Folha de S. Paulo
E ainda cometeu um crime contra a
epistemologia
Não foram só mentiras, ataques gratuitos e
crimes de responsabilidade que o presidente Jair Bolsonaro perpetrou no
aguardado pronunciamento em
que provaria a ocorrência de fraudes eleitorais. Ele também cometeu um crime
contra a epistemologia, quando afirmou que é impossível "comprovar que as
eleições não foram ou foram fraudadas". Como agravante, ele, numa inversão
do ônus da prova, ainda exigiu dos que dizem que o sistema eleitoral é hígido
que demonstrem sua infraudabilidade.
Se fosse isso mesmo, estaríamos condenados
a viver num mundo ainda mais incerto do que o atual. Em termos puramente lógicos,
é, sim, possível confirmar tanto a existência como a inexistência fraudes
eleitorais, embora as duas tarefas sejam muito desiguais.
A missão mais fácil é a da parte que precisa demonstrar a existência de burla. Afinal, bastaria apresentar evidência de uma única instância de manipulação para encerrar o caso. Mas, como a ausência de evidência não é evidência de ausência, provar que algo não existe ou não ocorreu, mesmo quando é possível, costuma ser bem mais trabalhoso.

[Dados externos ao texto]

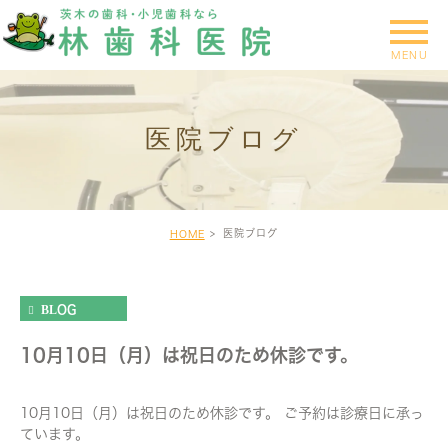
医院ブログ
医院ブログ
HOME
BLOG
10月10日（月）は祝日のため休診です。
10月10日（月）は祝日のため休診です。 ご予約は診療日に承っ
ています。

No caso da eleição, eu poderia, por
exemplo, filmar secretamente o voto de todos os eleitores. Depois, eu
compararia as imagens com o resultado proclamado. Se não houver divergência,
está provado que não houve manipulação. Registre-se, porém, que essa
alternativa é muito pouco prática —além de ilegal, por violar o sigilo do voto.
É devido a essa assimetria fundamental que, em filosofia e às vezes também no direito, atribui-se o ônus da prova à parte que tem mais condições de produzi-la. No caso da propalada fraude eleitoral, ela recai sobre quem afirma que as eleições foram roubadas. E Jair Bolsonaro não apenas não apresentou evidências críveis de sua tese como, mais uma vez, recuou do que havia prometido fazer. Se o presidente provou alguma coisa, é que não tem palavra nem compromisso com os fatos.